Voici un résumé en cinq points clés de l’article sur le sujet : Études d’orthophonie : une sélection exigeante pour peu de places malgré la pénurie de professionnels

Une sélection très compétitive : Les études dans les écoles d’orthophonie sont très sélectives, avec un taux d’admission moyen de seulement 3,21 % en 2024, en raison d’un nombre limité de places (975 pour plus de 30 000 candidats). La sélection, désormais via Parcoursup et un oral, favorise aussi les dossiers et motivations, rendant l’accès difficile.

Une pénurie majeure de professionnels : Malgré la forte demande et la pénurie d’orthophonistes (21 200 en France, soit 30 pour 100 000 habitants), le nombre de professionnels formés chaque année est insuffisant, ce qui limite l’accès aux soins et complique la prise en charge des patients.

Blocage des quotas d’entrée : Les quotas d’admission dans les centres de formation sont faibles, freinant la croissance du nombre d’orthophonistes. Une proposition de loi prévoit une augmentation progressive des places jusqu’en 2030, mais la réussite dépend du financement et des ressources disponibles.

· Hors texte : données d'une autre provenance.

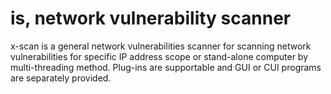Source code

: * is, network vulnerability scanner

x-scan is a general network vulnerabilities scanner for scanning network vulnerabilities for specific IP address scope or stand-alone computer by multi-threading method. Plug-ins are supportable and GUI or CUI programs are separately provided.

Difficultés liées au financement et aux infrastructures : L’augmentation du nombre d’étudiants nécessite plus de budgets, de salles de cours et de personnel enseignant les compétences requises. La mise en œuvre de cette hausse est incertaine à cause des ressources limitées, malgré une volonté politique favorable.

Manque de reconnaissance et de considération : Les orthophonistes et étudiants dénoncent leur invisibilité et leur faible reconnaissance auprès du gouvernement, étant principalement des femmes, et peu nombreux face aux autres métiers de la santé, ce qui complique la défense de leurs revendications.